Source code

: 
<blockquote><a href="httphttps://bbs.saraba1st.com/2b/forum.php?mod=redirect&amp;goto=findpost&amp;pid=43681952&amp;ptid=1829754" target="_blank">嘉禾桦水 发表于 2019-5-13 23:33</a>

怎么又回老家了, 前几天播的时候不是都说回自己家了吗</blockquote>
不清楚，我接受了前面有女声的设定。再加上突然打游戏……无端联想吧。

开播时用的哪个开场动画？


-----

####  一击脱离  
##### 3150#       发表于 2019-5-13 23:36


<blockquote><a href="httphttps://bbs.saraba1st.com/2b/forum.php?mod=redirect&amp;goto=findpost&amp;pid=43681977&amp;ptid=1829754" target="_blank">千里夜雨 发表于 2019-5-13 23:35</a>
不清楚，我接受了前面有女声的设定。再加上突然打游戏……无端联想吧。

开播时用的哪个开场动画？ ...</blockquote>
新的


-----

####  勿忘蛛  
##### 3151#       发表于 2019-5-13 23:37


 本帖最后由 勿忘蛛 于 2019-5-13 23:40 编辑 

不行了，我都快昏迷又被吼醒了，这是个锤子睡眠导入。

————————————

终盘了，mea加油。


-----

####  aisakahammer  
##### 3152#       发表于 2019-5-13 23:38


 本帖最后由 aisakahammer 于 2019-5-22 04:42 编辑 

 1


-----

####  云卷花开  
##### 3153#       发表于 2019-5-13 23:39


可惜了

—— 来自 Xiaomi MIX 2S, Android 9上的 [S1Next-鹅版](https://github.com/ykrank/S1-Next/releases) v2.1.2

● **Problem requirements**
Please list each line in the items above that contains the string "href". Case counts.

● **Exercise output**
<blockquote><a href="httphttps://bbs.saraba1st.com/2b/forum.php?mod=redirect&amp;goto=findpost&amp;pid=43681952&amp;ptid=1829754" target="_blank">嘉禾桦水 发表于 2019-5-13 23:33</a>
<blockquote><a href="httphttps://bbs.saraba1st.com/2b/forum.php?mod=redirect&amp;goto=findpost&amp;pid=43681977&amp;ptid=1829754" target="_blank">千里夜雨 发表于 2019-5-13 23:35</a>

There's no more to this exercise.